“Small behavioral changes” are needed among the million or so people who regularly attend Church of England parishes, says a new report on evangelism to be discussed at the General Synod.
The church, the report says, needs to move on “from a narrative of continual decline” and become a community of “advocates and apprentices who are outward-looking and confident.”
The research underlying the research identified a “total lack of confidence” in talking about faith at all. But if one extra person in 50 among regular worshipers invited someone to church, it would reverse the decline. This would lead to growth by 16,000 people per year, offsetting the current net loss of 14,000, the report says.

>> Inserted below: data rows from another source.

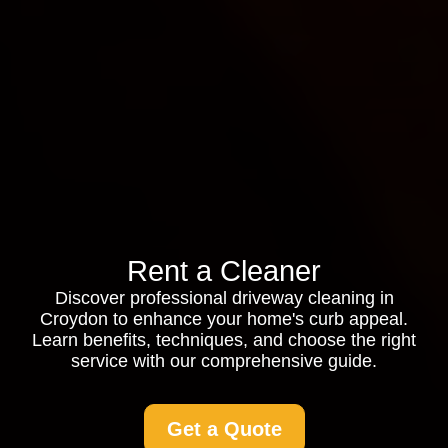
Rent a Cleaner
Discover professional driveway cleaning in
Croydon to enhance your home's curb appeal.
Learn benefits, techniques, and choose the right
service with our comprehensive guide.
Get a Quote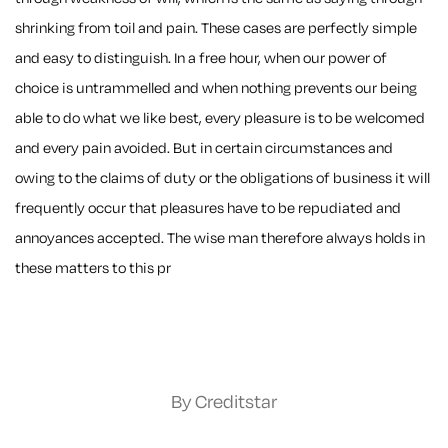
shrinking from toil and pain. These cases are perfectly simple
and easy to distinguish. In a free hour, when our power of
choice is untrammelled and when nothing prevents our being
able to do what we like best, every pleasure is to be welcomed
and every pain avoided. But in certain circumstances and
owing to the claims of duty or the obligations of business it will
frequently occur that pleasures have to be repudiated and
annoyances accepted. The wise man therefore always holds in
these matters to this pr
By Creditstar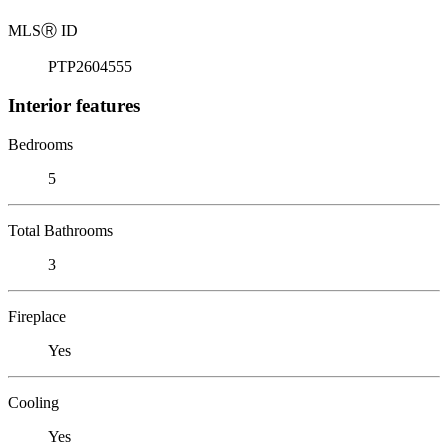
MLS
Ⓡ
ID
PTP2604555
Interior features
Bedrooms
5
Total Bathrooms
3
Fireplace
Yes
Cooling
Yes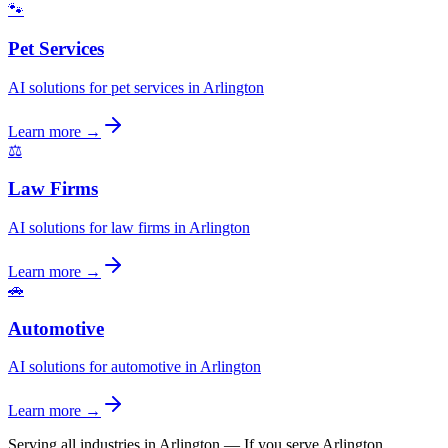
🐾
Pet Services
AI solutions for pet services in Arlington
Learn more →
⚖️
Law Firms
AI solutions for law firms in Arlington
Learn more →
🚗
Automotive
AI solutions for automotive in Arlington
Learn more →
Serving all industries in Arlington
—
If you serve Arlington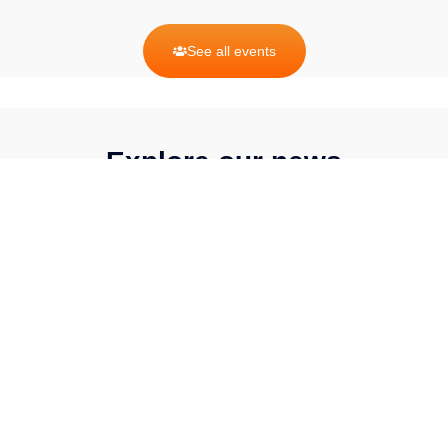
See all events
Explore our news
BY CATEGORY
Events
Op-eds
Press
Releases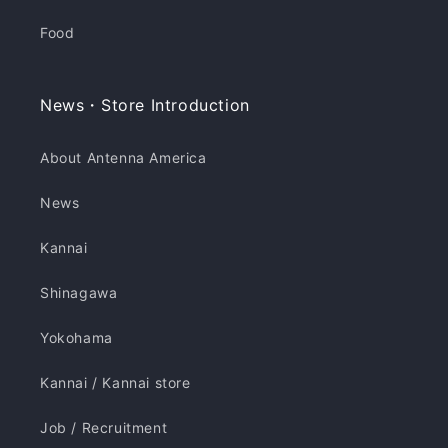
Food
News・Store Introduction
About Antenna America
News
Kannai
Shinagawa
Yokohama
Kannai / Kannai store
Job / Recruitment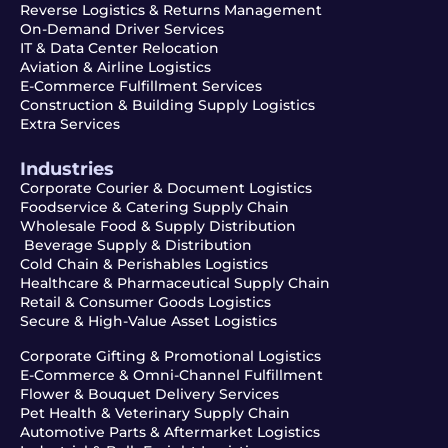
Reverse Logistics & Returns Management
On-Demand Driver Services
IT & Data Center Relocation
Aviation & Airline Logistics
E-Commerce Fulfillment Services
Construction & Building Supply Logistics
Extra Services
Industries
Corporate Courier & Document Logistics
Foodservice & Catering Supply Chain
Wholesale Food & Supply Distribution
Beverage Supply & Distribution
Cold Chain & Perishables Logistics
Healthcare & Pharmaceutical Supply Chain
Retail & Consumer Goods Logistics
Secure & High-Value Asset Logistics
Corporate Gifting & Promotional Logistics
E-Commerce & Omni-Channel Fulfillment
Flower & Bouquet Delivery Services
Pet Health & Veterinary Supply Chain
Automotive Parts & Aftermarket Logistics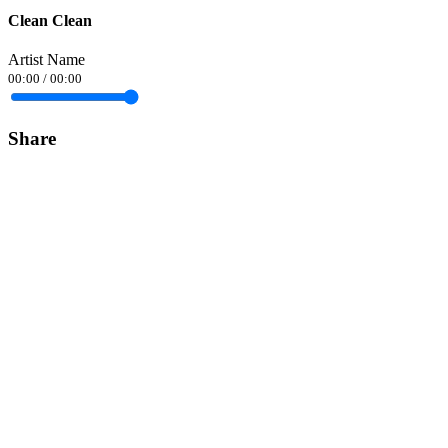
Clean Clean
Artist Name
00:00
/
00:00
Share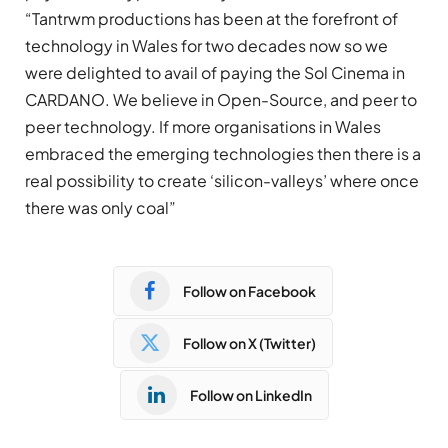
“Tantrwm productions has been at the forefront of
technology in Wales for two decades now so we
were delighted to avail of paying the Sol Cinema in
CARDANO. We believe in Open-Source, and peer to
peer technology. If more organisations in Wales
embraced the emerging technologies then there is a
real possibility to create ‘silicon-valleys’ where once
there was only coal”
Follow on Facebook
Follow on X (Twitter)
Follow on LinkedIn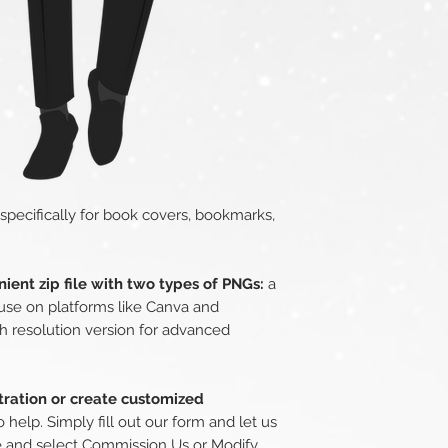
 specifically for book covers, bookmarks,
ient zip file with two types of PNGs:
a
use on platforms like Canva and
h resolution version for advanced
stration or create customized
 help. Simply fill out our form and let us
e
and select Commission Us or Modify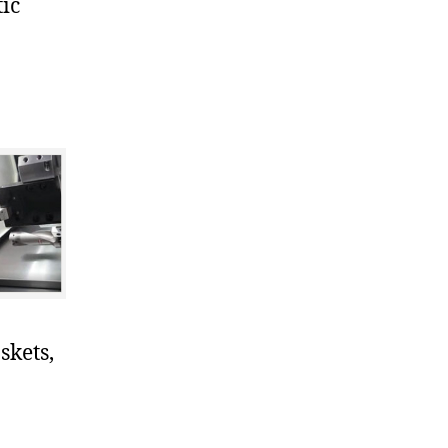
ic
skets,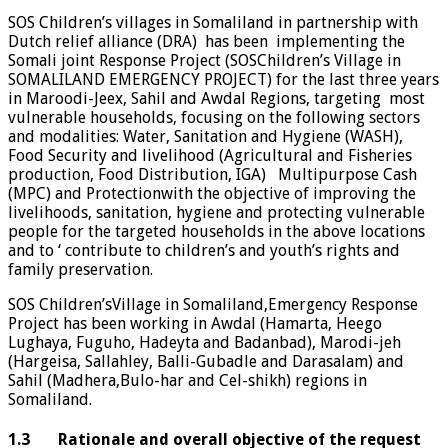
SOS Children’s villages in Somaliland in partnership with
Dutch relief alliance (DRA) has been implementing the
Somali joint Response Project (SOSChildren’s Village in
SOMALILAND EMERGENCY PROJECT) for the last three years
in Maroodi-Jeex, Sahil and Awdal Regions, targeting most
vulnerable households, focusing on the following sectors
and modalities: Water, Sanitation and Hygiene (WASH),
Food Security and livelihood (Agricultural and Fisheries
production, Food Distribution, IGA) Multipurpose Cash
(MPC) and Protectionwith the objective of improving the
livelihoods, sanitation, hygiene and protecting vulnerable
people for the targeted households in the above locations
and to ‘ contribute to children’s and youth’s rights and
family preservation.
SOS Children’sVillage in Somaliland,Emergency Response
Project has been working in Awdal (Hamarta, Heego
Lughaya, Fuguho, Hadeyta and Badanbad), Marodi-jeh
(Hargeisa, Sallahley, Balli-Gubadle and Darasalam) and
Sahil (Madhera,Bulo-har and Cel-shikh) regions in
Somaliland.
1.3 Rationale and overall objective of the request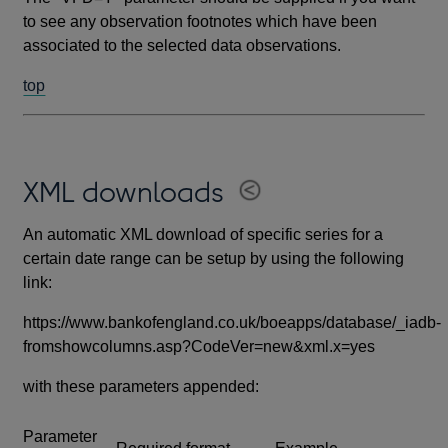
to see any observation footnotes which have been
associated to the selected data observations.
top
XML downloads
An automatic XML download of specific series for a
certain date range can be setup by using the following
link:
https://www.bankofengland.co.uk/boeapps/database/_iadb-
fromshowcolumns.asp?CodeVer=new&xml.x=yes
with these parameters appended:
Parameter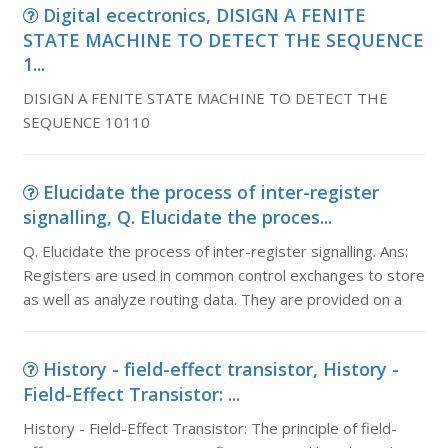
Digital ecectronics, DISIGN A FENITE
STATE MACHINE TO DETECT THE SEQUENCE
1...
DISIGN A FENITE STATE MACHINE TO DETECT THE
SEQUENCE 10110
Elucidate the process of inter-register
signalling, Q. Elucidate the proces...
Q. Elucidate the process of inter-register signalling. Ans:
Registers are used in common control exchanges to store
as well as analyze routing data. They are provided on a
History - field-effect transistor, History -
Field-Effect Transistor: ...
History - Field-Effect Transistor: The principle of field-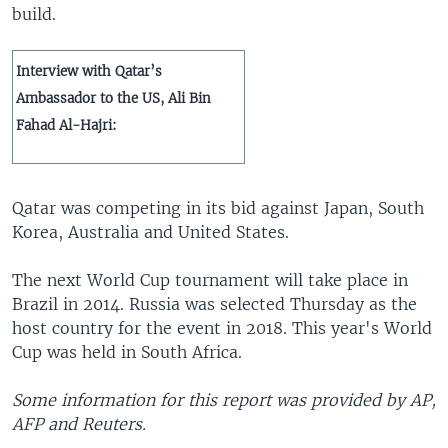
build.
Interview with Qatar’s
Ambassador to the US, Ali Bin
Fahad Al-Hajri:
Qatar was competing in its bid against Japan, South
Korea, Australia and United States.
The next World Cup tournament will take place in
Brazil in 2014. Russia was selected Thursday as the
host country for the event in 2018. This year's World
Cup was held in South Africa.
Some information for this report was provided by AP,
AFP and Reuters.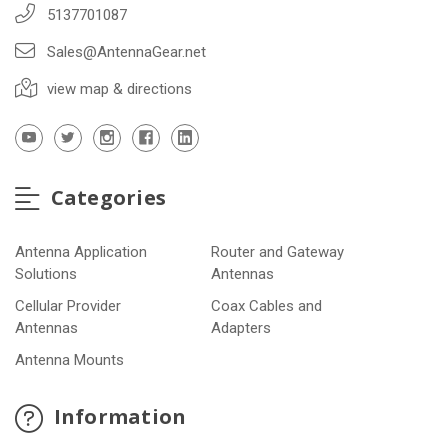
5137701087
Sales@AntennaGear.net
view map & directions
Categories
Antenna Application
Router and Gateway
Solutions
Antennas
Cellular Provider
Coax Cables and
Antennas
Adapters
Antenna Mounts
Information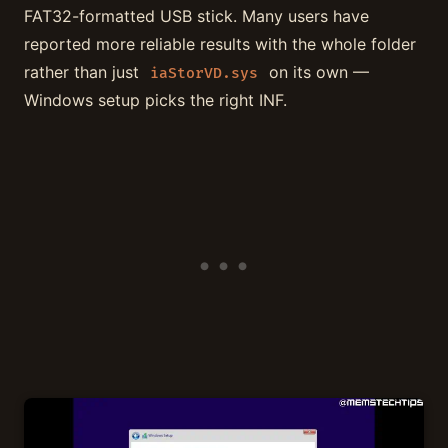
FAT32-formatted USB stick. Many users have
reported more reliable results with the whole folder
rather than just
on its own —
iaStorVD.sys
Windows setup picks the right INF.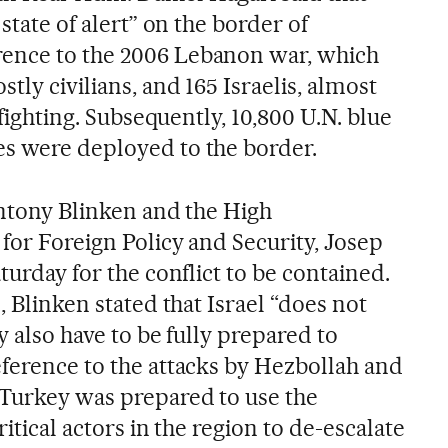
 state of alert” on the border of
ence to the 2006 Lebanon war, which
tly civilians, and 165 Israelis, almost
f fighting. Subsequently, 10,800 U.N. blue
s were deployed to the border.
Antony Blinken and the High
for Foreign Policy and Security, Josep
turday for the conflict to be contained.
, Blinken stated that Israel “does not
y also have to be fully prepared to
eference to the attacks by Hezbollah and
 Turkey was prepared to use the
ritical actors in the region to de-escalate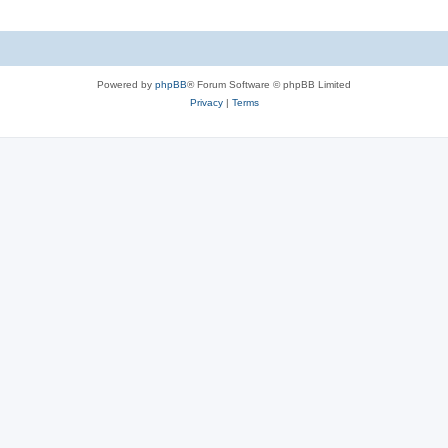
Powered by
phpBB
® Forum Software © phpBB Limited
Privacy
|
Terms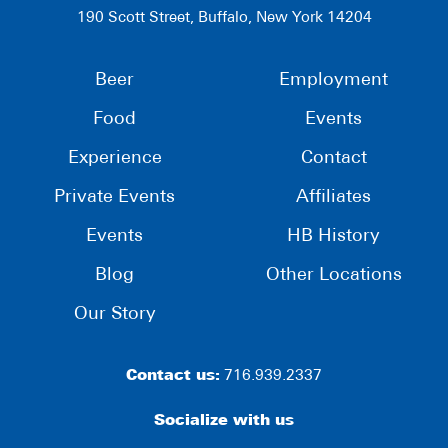
190 Scott Street, Buffalo, New York 14204
Beer
Employment
Food
Events
Experience
Contact
Private Events
Affiliates
Events
HB History
Blog
Other Locations
Our Story
Contact us:
716.939.2337
Socialize with us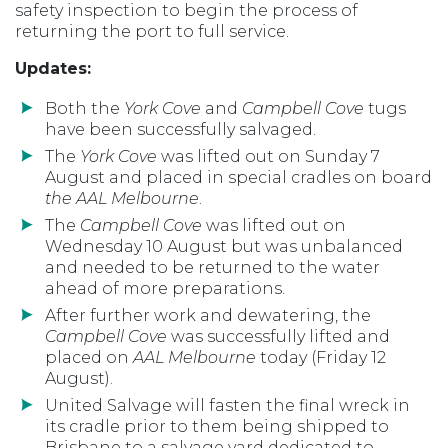
safety inspection to begin the process of
returning the port to full service.
Updates:
Both the
York Cove
and
Campbell Cove
tugs
have been successfully salvaged.
The
York Cove
was lifted out on Sunday 7
August and placed in special cradles on board
the AAL Melbourne
.
The
Campbell Cove
was lifted out on
Wednesday 10 August but was unbalanced
and needed to be returned to the water
ahead of more preparations.
After further work and dewatering, the
Campbell Cove
was successfully lifted and
placed on
AAL Melbourne
today (Friday 12
August).
United Salvage will fasten the final wreck in
its cradle prior to them being shipped to
Brisbane to a salvage yard dedicated to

Synod members will discuss evangelism among young people and the need for a “culture of invitation” to reverse the trend of decline and spread the gospel to wider society.
For some years now the church has said it wants to be “a Christian presence in every community.” The synod will discuss how to renew this commitment by working in housing estates where churches, clubs, amenities, and public services have been withdrawn in recent decades.
A paper by the Rt. Rev. Philip North, Bishop of Burnley, urges the church to recognize what he calls “historic marginalization” of housing estates.
“Whilst estates were built with great optimism and can be good places to live, residents can often be dealing with multiple problems,” Bishop North writes. “Many lives are ravaged by the contemporary ‘four horsemen of the apocalypse’: Universal Credit, low-paid work, food poverty, and austerity.”